An active-active relationship is used
to manage the synchronous replication of volume data between two sites.
You must make the master volume accessible through either I/O group.
The synchronizing process starts after change volumes are added to
the active-active relationship.
When you work with active-active relationships, follow these guidelines and requirements:
- An active-active volume is made by making an active-active relationship between the master and
auxiliary volume copy.
- Active-active volumes can also use change volumes, which hold earlier consistent revisions of
data when changes are made. A change volume must be created for both the master volume and the
auxiliary volume of the relationship.
- An existing single copy volume can be converted to an active-active volume. An auxiliary volume
is created at the other site and an active-active relationship between the master and auxiliary
volume is made. Master and auxiliary change volumes must be added to the relationship so that the
master and auxiliary copies can be synchronized. For high availability, a host access I/O group that
is local to the auxiliary copy must be added.
- A new active-active volume can be created by first making a master volume and an auxiliary
volume and then making the active-active relationship between them.

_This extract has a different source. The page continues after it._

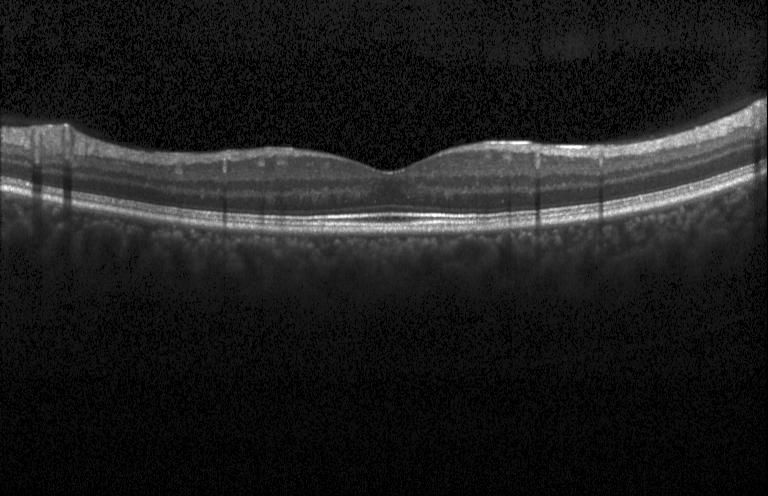 No evidence of choroidal neovascularization, diabetic macular edema, or drusen.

- The two volumes in an active relationship must be the same size. The change volumes must be the
same size and in the same site as the associated master volume or auxiliary volume.

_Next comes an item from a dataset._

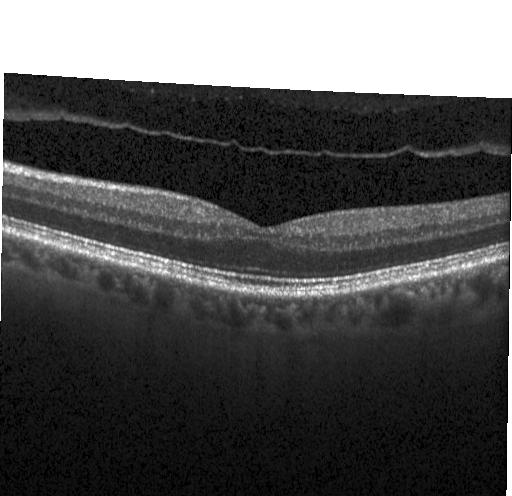
OCT line scan — Diagnosis: no evidence of choroidal neovascularization, diabetic macular edema, or drusen.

- For ease of application management, an active-active relationship can be added to a consistency
group.
Note: Membership of a consistency group is an attribute of the relationship, not the
consistency group. Therefore, issue the chrcrelationship command to add or remove
a relationship to or from a consistency group.
States
Active-active relationships can be in one of the following states:
- InconsistentStopped
- The relationship does not have both change volumes defined.
- InconsistentCopying
- The relationship is performing initial synchronization of data to the second copy.
- ConsistentStopped
- Either the relationship was created with -sync and does not have both change volumes defined or
a change volume was force-deleted after the relationship synchronized.
- ConsistentSynchronized
- The two copies both contain all completed host-write operations. The high availability failover
and read pass-through options are both available.
- ConsistentCopying
- The two copies are different, but resynchronization occurs when it can. During the copy, the
status field is online. When the system is unable to copy, the status field shows what is preventing
the copy.
- Idling
- Manual intervention was used to restore access to a historical copy of the relationship.